Funding transnational collaborative research through joint transnational calls is one of the major objectives of E-Rare. This is the most important and effective joint activity to enhance the cooperation between European scientists working on rare diseases and thus reducing the fragmentation of research in this field. E-Rare launches calls on a yearly basis. The topic and eligibility criteria are specified every year and therefore may vary from one call to the other.

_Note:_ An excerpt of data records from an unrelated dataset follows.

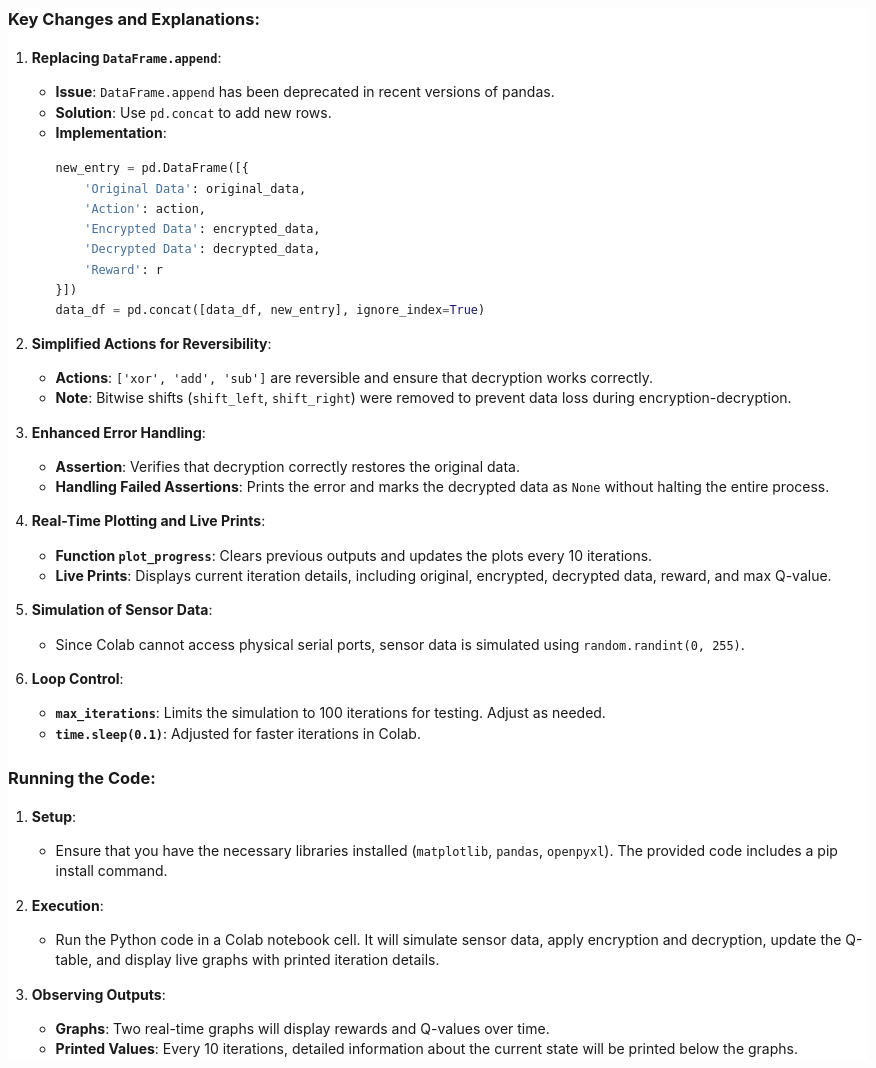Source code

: ### **Key Changes and Explanations**:

1. **Replacing `DataFrame.append`**:
   - **Issue**: `DataFrame.append` has been deprecated in recent versions of pandas.
   - **Solution**: Use `pd.concat` to add new rows.
   - **Implementation**:
     ```python
     new_entry = pd.DataFrame([{
         'Original Data': original_data,
         'Action': action,
         'Encrypted Data': encrypted_data,
         'Decrypted Data': decrypted_data,
         'Reward': r
     }])
     data_df = pd.concat([data_df, new_entry], ignore_index=True)
     ```

2. **Simplified Actions for Reversibility**:
   - **Actions**: `['xor', 'add', 'sub']` are reversible and ensure that decryption works correctly.
   - **Note**: Bitwise shifts (`shift_left`, `shift_right`) were removed to prevent data loss during encryption-decryption.

3. **Enhanced Error Handling**:
   - **Assertion**: Verifies that decryption correctly restores the original data.
   - **Handling Failed Assertions**: Prints the error and marks the decrypted data as `None` without halting the entire process.

4. **Real-Time Plotting and Live Prints**:
   - **Function `plot_progress`**: Clears previous outputs and updates the plots every 10 iterations.
   - **Live Prints**: Displays current iteration details, including original, encrypted, decrypted data, reward, and max Q-value.

5. **Simulation of Sensor Data**:
   - Since Colab cannot access physical serial ports, sensor data is simulated using `random.randint(0, 255)`.

6. **Loop Control**:
   - **`max_iterations`**: Limits the simulation to 100 iterations for testing. Adjust as needed.
   - **`time.sleep(0.1)`**: Adjusted for faster iterations in Colab.

### **Running the Code**:

1. **Setup**:
   - Ensure that you have the necessary libraries installed (`matplotlib`, `pandas`, `openpyxl`). The provided code includes a pip install command.
   
2. **Execution**:
   - Run the Python code in a Colab notebook cell. It will simulate sensor data, apply encryption and decryption, update the Q-table, and display live graphs with printed iteration details.

3. **Observing Outputs**:
   - **Graphs**: Two real-time graphs will display rewards and Q-values over time.
   - **Printed Values**: Every 10 iterations, detailed information about the current state will be printed below the graphs.
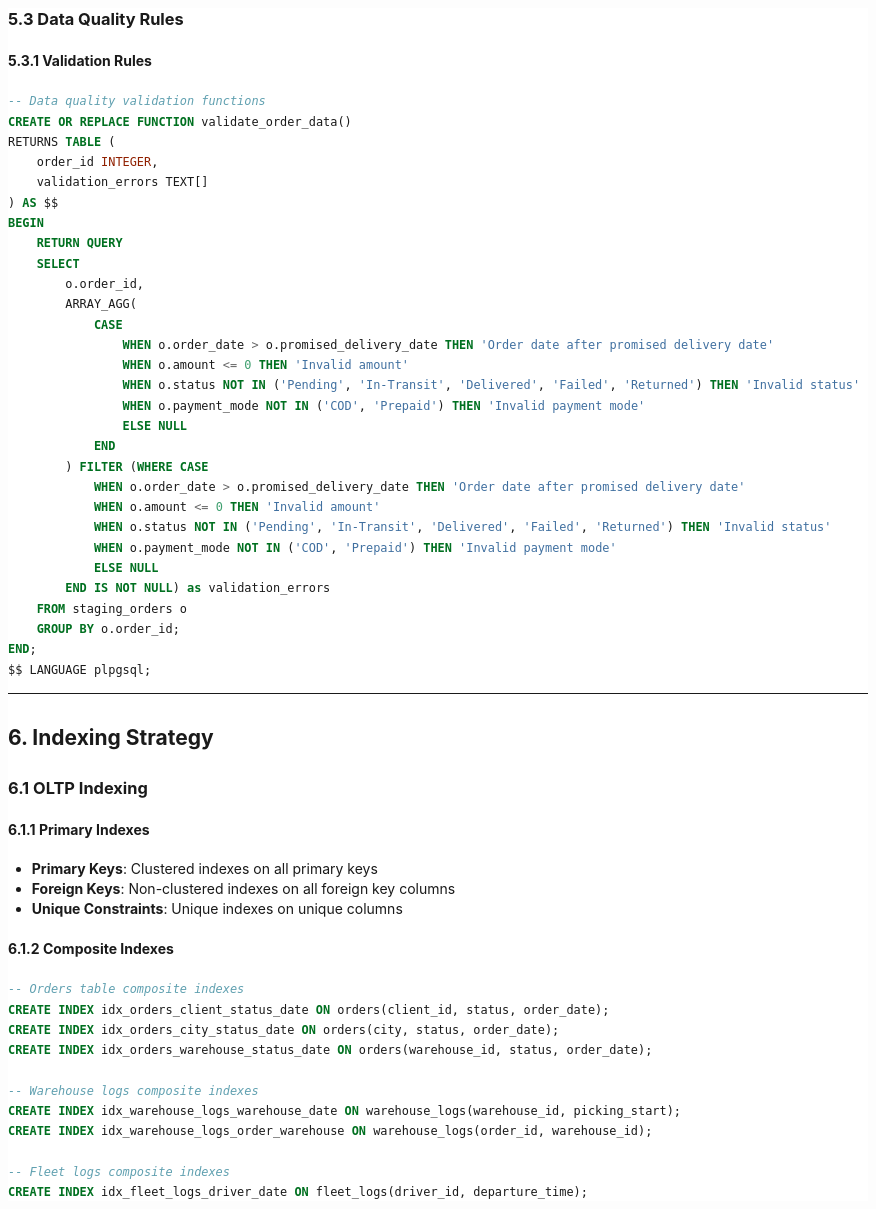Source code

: ### 5.3 Data Quality Rules

#### 5.3.1 Validation Rules
```sql
-- Data quality validation functions
CREATE OR REPLACE FUNCTION validate_order_data()
RETURNS TABLE (
    order_id INTEGER,
    validation_errors TEXT[]
) AS $$
BEGIN
    RETURN QUERY
    SELECT 
        o.order_id,
        ARRAY_AGG(
            CASE 
                WHEN o.order_date > o.promised_delivery_date THEN 'Order date after promised delivery date'
                WHEN o.amount <= 0 THEN 'Invalid amount'
                WHEN o.status NOT IN ('Pending', 'In-Transit', 'Delivered', 'Failed', 'Returned') THEN 'Invalid status'
                WHEN o.payment_mode NOT IN ('COD', 'Prepaid') THEN 'Invalid payment mode'
                ELSE NULL
            END
        ) FILTER (WHERE CASE 
            WHEN o.order_date > o.promised_delivery_date THEN 'Order date after promised delivery date'
            WHEN o.amount <= 0 THEN 'Invalid amount'
            WHEN o.status NOT IN ('Pending', 'In-Transit', 'Delivered', 'Failed', 'Returned') THEN 'Invalid status'
            WHEN o.payment_mode NOT IN ('COD', 'Prepaid') THEN 'Invalid payment mode'
            ELSE NULL
        END IS NOT NULL) as validation_errors
    FROM staging_orders o
    GROUP BY o.order_id;
END;
$$ LANGUAGE plpgsql;
```

---

## 6. Indexing Strategy

### 6.1 OLTP Indexing

#### 6.1.1 Primary Indexes
- **Primary Keys**: Clustered indexes on all primary keys
- **Foreign Keys**: Non-clustered indexes on all foreign key columns
- **Unique Constraints**: Unique indexes on unique columns

#### 6.1.2 Composite Indexes
```sql
-- Orders table composite indexes
CREATE INDEX idx_orders_client_status_date ON orders(client_id, status, order_date);
CREATE INDEX idx_orders_city_status_date ON orders(city, status, order_date);
CREATE INDEX idx_orders_warehouse_status_date ON orders(warehouse_id, status, order_date);

-- Warehouse logs composite indexes
CREATE INDEX idx_warehouse_logs_warehouse_date ON warehouse_logs(warehouse_id, picking_start);
CREATE INDEX idx_warehouse_logs_order_warehouse ON warehouse_logs(order_id, warehouse_id);

-- Fleet logs composite indexes
CREATE INDEX idx_fleet_logs_driver_date ON fleet_logs(driver_id, departure_time);
```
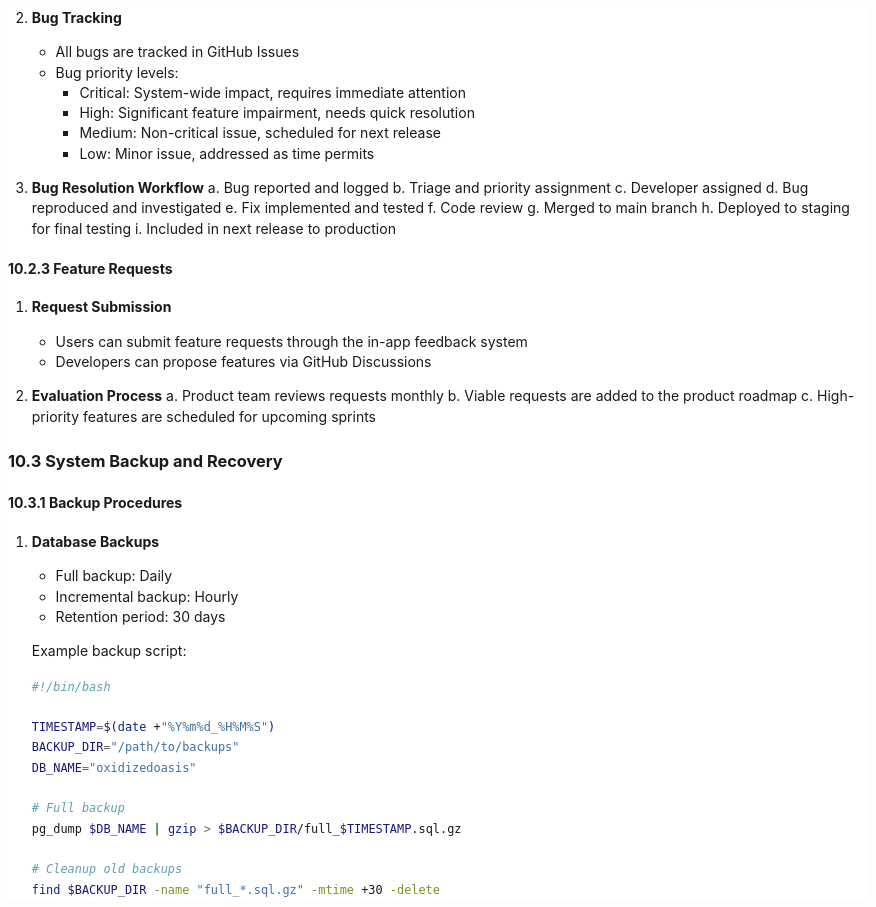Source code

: 2. **Bug Tracking**
   - All bugs are tracked in GitHub Issues
   - Bug priority levels:
      - Critical: System-wide impact, requires immediate attention
      - High: Significant feature impairment, needs quick resolution
      - Medium: Non-critical issue, scheduled for next release
      - Low: Minor issue, addressed as time permits

3. **Bug Resolution Workflow**
   a. Bug reported and logged
   b. Triage and priority assignment
   c. Developer assigned
   d. Bug reproduced and investigated
   e. Fix implemented and tested
   f. Code review
   g. Merged to main branch
   h. Deployed to staging for final testing
   i. Included in next release to production

#### 10.2.3 Feature Requests

1. **Request Submission**
   - Users can submit feature requests through the in-app feedback system
   - Developers can propose features via GitHub Discussions

2. **Evaluation Process**
   a. Product team reviews requests monthly
   b. Viable requests are added to the product roadmap
   c. High-priority features are scheduled for upcoming sprints

### 10.3 System Backup and Recovery

#### 10.3.1 Backup Procedures

1. **Database Backups**
   - Full backup: Daily
   - Incremental backup: Hourly
   - Retention period: 30 days

   Example backup script:
   ```bash
   #!/bin/bash
   
   TIMESTAMP=$(date +"%Y%m%d_%H%M%S")
   BACKUP_DIR="/path/to/backups"
   DB_NAME="oxidizedoasis"
   
   # Full backup
   pg_dump $DB_NAME | gzip > $BACKUP_DIR/full_$TIMESTAMP.sql.gz
   
   # Cleanup old backups
   find $BACKUP_DIR -name "full_*.sql.gz" -mtime +30 -delete
   ```
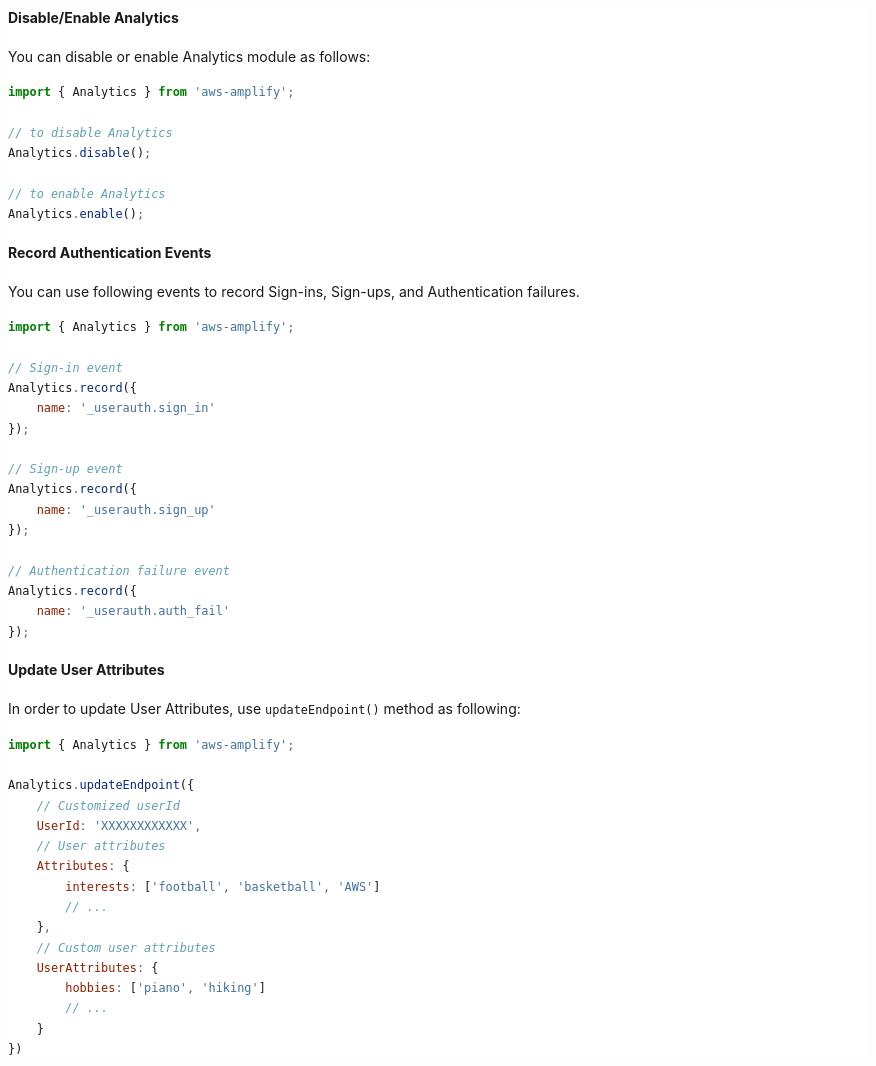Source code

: #### Disable/Enable Analytics

You can disable or enable Analytics module as follows:
```js
import { Analytics } from 'aws-amplify';

// to disable Analytics
Analytics.disable();

// to enable Analytics
Analytics.enable();
```

#### Record Authentication Events

You can use following events to record Sign-ins, Sign-ups, and Authentication failures.

```js
import { Analytics } from 'aws-amplify';

// Sign-in event
Analytics.record({
    name: '_userauth.sign_in'
});

// Sign-up event
Analytics.record({
    name: '_userauth.sign_up'
});

// Authentication failure event
Analytics.record({
    name: '_userauth.auth_fail'
});
```

#### Update User Attributes

In order to update User Attributes, use `updateEndpoint()` method as following:

```js
import { Analytics } from 'aws-amplify';

Analytics.updateEndpoint({
    // Customized userId
    UserId: 'XXXXXXXXXXXX',
    // User attributes
    Attributes: {
        interests: ['football', 'basketball', 'AWS']
        // ...
    },
    // Custom user attributes
    UserAttributes: {
        hobbies: ['piano', 'hiking']
        // ...
    }
})
```

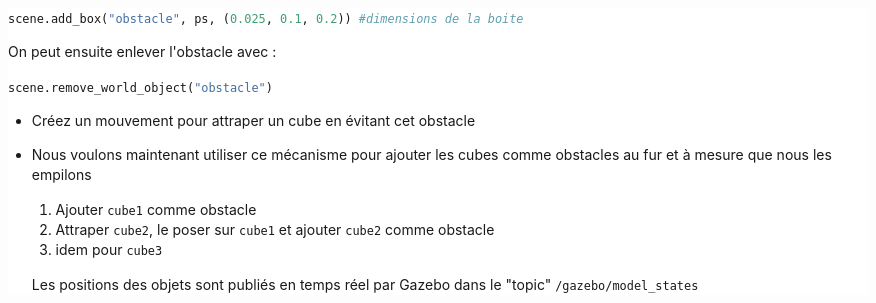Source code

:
 ```python
scene.add_box("obstacle", ps, (0.025, 0.1, 0.2)) #dimensions de la boite
```

On peut ensuite enlever l'obstacle avec :

```python
scene.remove_world_object("obstacle")
```

- Créez un mouvement pour attraper un cube en évitant cet obstacle
- Nous voulons maintenant utiliser ce mécanisme pour ajouter les cubes comme obstacles au fur et à mesure que nous les empilons

    1. Ajouter `cube1` comme obstacle
    2. Attraper `cube2`, le poser sur `cube1` et ajouter `cube2` comme obstacle
    3. idem pour `cube3`

    Les positions des objets sont publiés en temps réel par Gazebo dans le "topic" `/gazebo/model_states`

Myotubularinopathies: common molecular mechanism and tissue specificity

Project Coordinator

IGBMC-ISERM U596 - UMR7104 Université Louis Pasteur Department of Molecular Biology


Alessandra Bolino Fondazione Centro San Raffaele del Monte Tabor DIBIT Milano, Italy
Bernard Payrastre ISERM U563 - CPTP - IFT30 Université Paul Sabatier Toulouse, France

Myotubularins (MTMs) define a large family of proteins with several members mutated in different neuromuscular disorders : demyelinating Charcot-Marie-Tooth (CMT) neuropathies (MTMR2 and MTMR13) and congenital myotubular/centronuclear myopathy (MTM1). These rare diseases are characterized by early onset (childhood or neonatal) and by abnormal myelination of axons or disorganization of the skeletal muscle fibers, respectively. MTM1 and MTMR2 are phosphoinositides phosphatases that specifically dephosphorylate two phosphoinositides (PtdIns3P and PtdIns(3,5)P2) known to regulate membrane trafficking in yeast and cultured cells. Moreover, the fact that the large GTPase dynamin 2, also implicated in membrane trafficking, is mutated in dominant forms of both centronuclear myopathy and CMT neuropathy, suggests a common molecular mechanism. Two partners have previously validated MTM1 and MTMR2 mouse models that reproduce the histological alterations. While the biochemical characterization of myotubularins is very competitive, the pathological mechanisms of the myotubularin-related diseases are still not well understood. We aim to study the myotubularins pathway and the specific functions of the ubiquitously expressed MTM1 and MTMR2 proteins, respectively in skeletal muscle and Schwann cells. The three partners gathered to bring the necessary expertises on phosphoinositides metabolism, and muscle and myelination pathology. We propose :
-to study the impact of myotubularins on membrane trafficking in C. elegans models, and to identify common and specific interactors, with an emphasis on tissue-specific interactors.
-to assess the role of MTMR2 in membrane trafficking in Schwann cells, both in Schwann cell/neuron co-cultures and in mice, the later point by disrupting the interaction between MTMR2 and its only known protein partner in these cells, Dlg1.
-to characterize the role of MTM1 in phosphoinositides metabolism and membrane trafficking in skeletal muscle.
This program should allow a better comprehension of the mechanisms underlying normal muscle maturation and myelination processes and their dysregulation in disease, and will bring new markers and potentially new proteins implicated in these rare neuromuscular disorders.